*Text excerpt:*
[Start of section]

Reply to this comment
by prinzowhales January 13, 2008 12:42 PM PST
Omega39 "...the rich eventually get their comeuppance."
-------------
Now, would be a good time....


Reply to this comment
by cfin5 January 13, 2008 1:14 PM PST
This is a good standard of judging what a pet philosophy can do to our founding fathers gift to us as Americans namely our Constitution and Bill of Rights. The following was quoted by Cicero in 42 B.C...........
"A nation can survive its fools, and even the ambitious. But it cannot survive treason from within. An enemy at the gates is less formidable, for he is known and carries his banner openly. But the traitor moves amongst those within the gate freely, his sly whispers rustling through all the alleys, heard in the very halls of government itself. For the traitor appears not a traitor; he speaks in accents familiar to his victims, and he wears their face and their arguments, he appeals to the baseness that lies deep in the hearts of all men. He rots the soul of a nation, he works secretly and unknown in the night to undermine the pillars of the city, he infects the body politic so that it can no longer resist. A murder is less to fear."
Reply to this comment
by iceman_1960 January 13, 2008 1:18 PM PST
"Negative campaigning is nothing new.

In the 1828 presidential race, Andrew Jackson"s opponents accused him of cannibalism.

The Whigs claimed that Democrat Martin van Buren wore the finest ladies" corsets under his suit. He ate off golden utensils and spent a fortune on diamonds, rubies, French vases and imported beauty creams, all charged to U.S. taxpayers.

The 1844 race was enlivened by the interesting claim that Henry Clay had broken every one of the ten commandments.

In 1876 the Republicans declared that Democrat Samuel Tilden had sy*philis and was an unprincipled drunkard scheming to bring back slavery. Tilden"s people then claimed that Hays had gone insane and shot his mother.

In 1948 Lyndon Johnson, running for the Senate against Coke Stevenson, instructed a campaign worker: "Go out there and tell "em Coke was caught having s*ex with a farm animal." The worker was aghast. "But you know that"s not true!" "Of course it"s not true. That"s not the point. Tell it anyway, and make him deny it."

- from "Gaming the Vote: Why Elections Aren"t Fair (And What We Can Do About it)," by William Poundstone

(Excerpt quoted in The Oprah Magazine, February 2008 issue)
Reply to this comment
by iceman_1960 January 13, 2008 1:33 PM PST
"Esshaki has always sided with Republicans because of their business stances"
Reply to this comment
by omega39-2009 January 13, 2008 1:36 PM PST
He''s probably curveball''s brother, spitball.
Reply to this comment
by hungry1968 January 13, 2008 2:01 PM PST
VOTE SMART, VOTE Hillary ''''08!!!

Posted by metroduck75 at 12:45 PM : Jan 13, 2008



Haven''t we had enough of the Cheney / Bush regime?

Why would you want "Cheney lite"?

[End of section]

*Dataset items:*
[Start of section]

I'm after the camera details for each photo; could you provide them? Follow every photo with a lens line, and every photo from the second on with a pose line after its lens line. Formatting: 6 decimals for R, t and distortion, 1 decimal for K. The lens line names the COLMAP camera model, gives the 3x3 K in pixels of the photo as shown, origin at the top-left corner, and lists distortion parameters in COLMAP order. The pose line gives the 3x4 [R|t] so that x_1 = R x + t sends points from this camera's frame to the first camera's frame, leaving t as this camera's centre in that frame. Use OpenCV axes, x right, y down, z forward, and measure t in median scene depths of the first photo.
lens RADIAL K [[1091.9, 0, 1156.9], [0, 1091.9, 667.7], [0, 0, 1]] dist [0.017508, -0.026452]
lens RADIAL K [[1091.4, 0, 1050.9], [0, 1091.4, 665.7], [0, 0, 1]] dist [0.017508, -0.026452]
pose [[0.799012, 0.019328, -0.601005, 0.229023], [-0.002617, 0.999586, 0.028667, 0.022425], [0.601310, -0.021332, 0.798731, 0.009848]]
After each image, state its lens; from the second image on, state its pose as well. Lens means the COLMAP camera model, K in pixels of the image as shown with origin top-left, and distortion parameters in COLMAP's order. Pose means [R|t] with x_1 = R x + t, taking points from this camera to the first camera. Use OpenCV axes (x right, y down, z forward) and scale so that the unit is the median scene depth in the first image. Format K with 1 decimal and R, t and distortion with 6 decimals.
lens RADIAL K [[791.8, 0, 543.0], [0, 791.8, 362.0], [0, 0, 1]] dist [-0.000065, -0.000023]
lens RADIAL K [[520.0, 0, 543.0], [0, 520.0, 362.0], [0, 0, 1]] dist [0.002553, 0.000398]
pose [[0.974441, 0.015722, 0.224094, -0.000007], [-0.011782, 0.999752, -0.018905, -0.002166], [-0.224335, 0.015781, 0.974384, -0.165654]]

[End of section]

*Exercise objective:* Output the part of the comment thread from "The Whigs claimed" to "the ten commandments.", copied word for word. Rely only on the comment thread for these tasks.

*Solution to this exercise:*
The Whigs claimed that Democrat Martin van Buren wore the finest ladies" corsets under his suit. He ate off golden utensils and spent a fortune on diamonds, rubies, French vases and imported beauty creams, all charged to U.S. taxpayers.

The 1844 race was enlivened by the interesting claim that Henry Clay had broken every one of the ten commandments.